Figure 17. Optimization results in direction “2” and the top side (Bottom side, actually).

Figure 18. Optimization results in direction “2” and the bottom side (Top side, actually).

## Results comparison

The following table shows the results for the DDM (“Direct Design Method”) and the S3D steel rebar optimization.
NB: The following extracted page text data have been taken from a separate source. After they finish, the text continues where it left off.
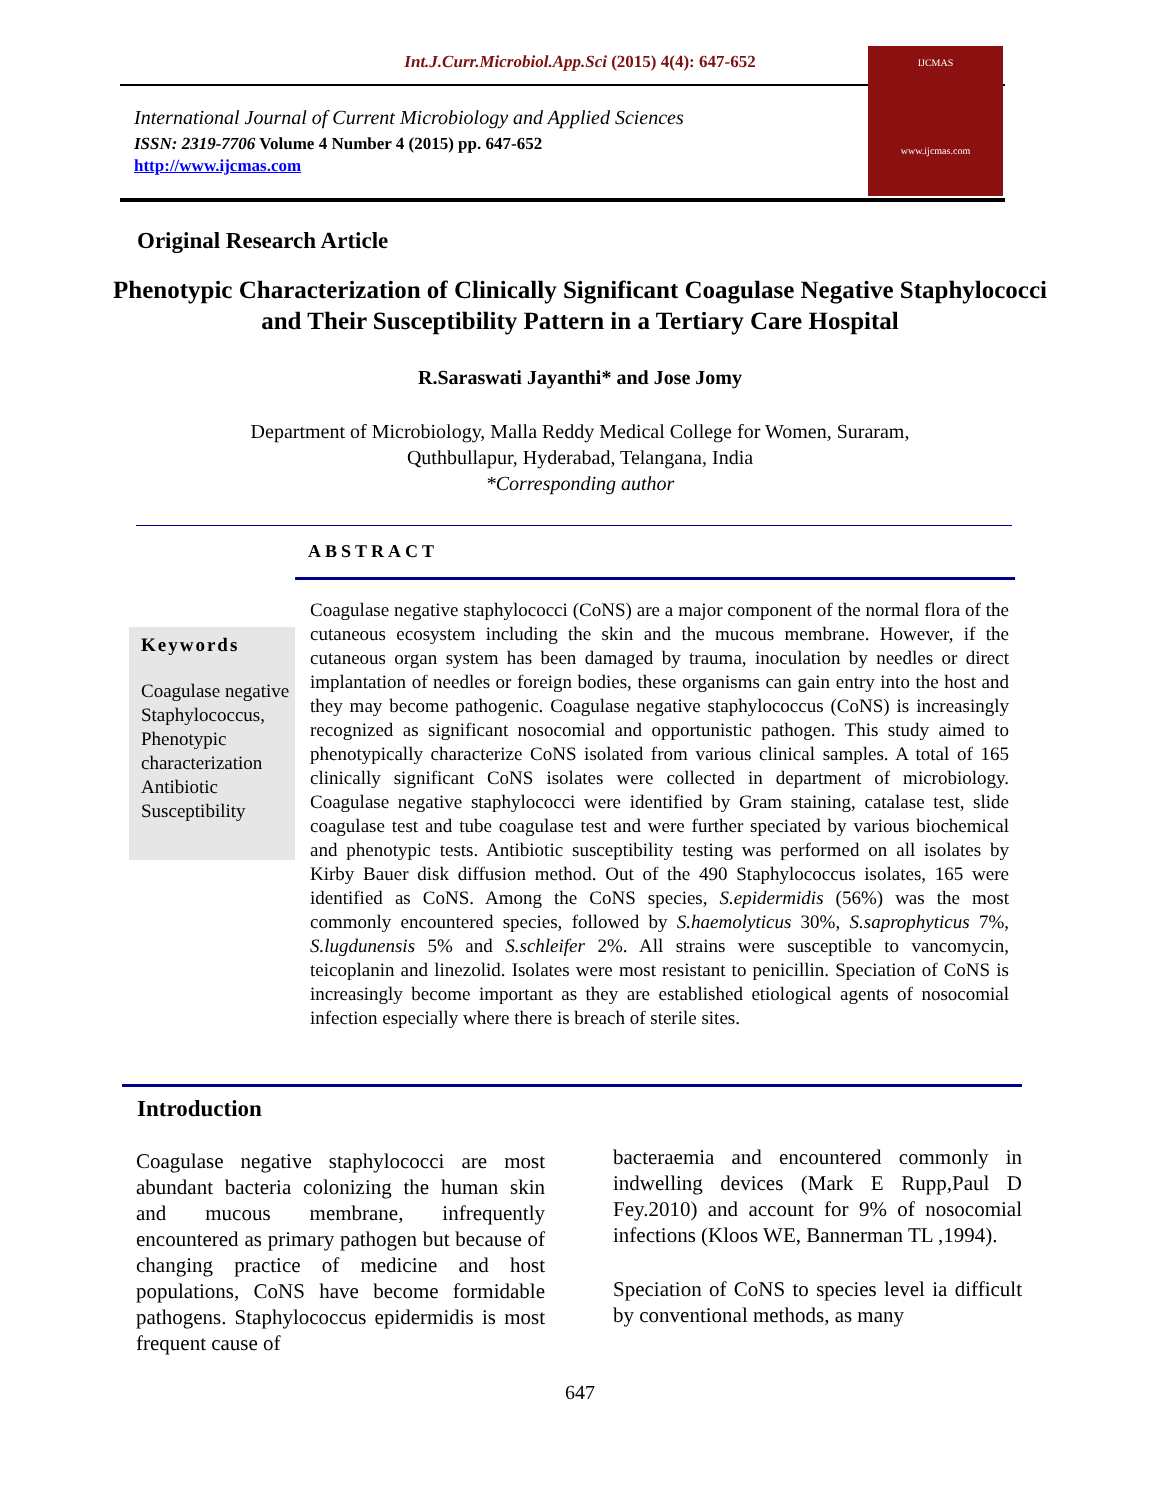Int.J.Curr.Microbiol.App.Sci (2015) 4(4): 647-652
International Journal of Current Microbiology and Applied Sciences
ISSN: 2319-7706 Volume 4 Number 4 (2015) pp. 647-652
http://www.ijcmas.com
IJCMAS
www.ijcmas.com
Original Research Article
Phenotypic Characterization of Clinically Significant Coagulase Negative Staphylococci and Their Susceptibility Pattern in a Tertiary Care Hospital
R.Saraswati Jayanthi* and Jose Jomy
Department of Microbiology, Malla Reddy Medical College for Women, Suraram,
Quthbullapur, Hyderabad, Telangana, India
*Corresponding author
ABSTRACT
Keywords
Coagulase negative Staphylococcus, Phenotypic characterization Antibiotic Susceptibility
Coagulase negative staphylococci (CoNS) are a major component of the normal flora of the cutaneous ecosystem including the skin and the mucous membrane. However, if the cutaneous organ system has been damaged by trauma, inoculation by needles or direct implantation of needles or foreign bodies, these organisms can gain entry into the host and they may become pathogenic. Coagulase negative staphylococcus (CoNS) is increasingly recognized as significant nosocomial and opportunistic pathogen. This study aimed to phenotypically characterize CoNS isolated from various clinical samples. A total of 165 clinically significant CoNS isolates were collected in department of microbiology. Coagulase negative staphylococci were identified by Gram staining, catalase test, slide coagulase test and tube coagulase test and were further speciated by various biochemical and phenotypic tests. Antibiotic susceptibility testing was performed on all isolates by Kirby Bauer disk diffusion method. Out of the 490 Staphylococcus isolates, 165 were identified as CoNS. Among the CoNS species, S.epidermidis (56%) was the most commonly encountered species, followed by S.haemolyticus 30%, S.saprophyticus 7%, S.lugdunensis 5% and S.schleifer 2%. All strains were susceptible to vancomycin, teicoplanin and linezolid. Isolates were most resistant to penicillin. Speciation of CoNS is increasingly become important as they are established etiological agents of nosocomial infection especially where there is breach of sterile sites.
Introduction
Coagulase negative staphylococci are most abundant bacteria colonizing the human skin and mucous membrane, infrequently encountered as primary pathogen but because of changing practice of medicine and host populations, CoNS have become formidable pathogens. Staphylococcus epidermidis is most frequent cause of
bacteraemia and encountered commonly in indwelling devices (Mark E Rupp,Paul D Fey.2010) and account for 9% of nosocomial infections (Kloos WE, Bannerman TL ,1994).
Speciation of CoNS to species level ia difficult by conventional methods, as many
647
Span (ES:Exterior, IS:Interior) Column Strip (S3D Design) $${A_s ({mm}^2)}$$ Column Strip (ACI-318 DDM) $${A_s ({mm}^2)}$$ % Dif Middle Strip (S3D Design) $${A_s ({mm}^2)}$$ Middle Strip (ACI-318 DDM) $${A_s ({mm}^2)}$$ % Dif
Exterior Negative ES 1012.27 853.996 15.636 238.18 0 (612.0) 100.00
Positive ES 927.80 1018.259 9.75 876.26 689.733 21.287
Interior Negative ES 1786.36 1740.844 2.48 833.63 558.322 (612.0) 26.586
Positive IS 618.54 689.733 11.51 515.44 459.937  (612.0) 18.734
Negative IS 1667.27 1609.607 3.459 833.63 525.642   (612.0) 26.586

Transverse direction

Span (ES:Exterior, IS:Interior) Column Strip (S3D Design) $${A_s ({mm}^2)}$$ Column Strip (ACI-318 DDM) $${A_s ({mm}^2)}$$ % Dif Middle Strip (S3D Design) $${A_s ({mm}^2)}$$ Middle Strip (ACI-318 DDM) $${A_s ({mm}^2)}$$ % Dif
Exterior Negative ES 595.055 518.726 12.827 457.74 0 (1224) 100.00
Positive ES 524.38 618.494 17.948 689.18 418.958 39.209
Interior Negative ES 1327.43 1057.509 20.334 549.29 339.247 38.239
Positive IS 344.60 418.958 21.578 419.50 279.42 33.392
Negative IS 1327.43 977.799 26.339 549.29 319.189 41.891

### Conclusion

We have demonstrated in this article that SkyCiv module for plate design calculates the steel reinforcement for bending slab accordingly to the code ACI-318-19. Comparing the results from the analysis in the column strips, where because of their relative stiffness, the moments are highly concentrated, the differences between hand calculations and optimization by S3D round a value of 10 – 15%. This practicality indicates an excellent match between analysis and design procedures.

For middle strips, the results differ a bit more because the code only assigns the rest of the moment after taking the corresponding column strips. This will impact the match when we compare it with the analysis from the software, which is more accurate.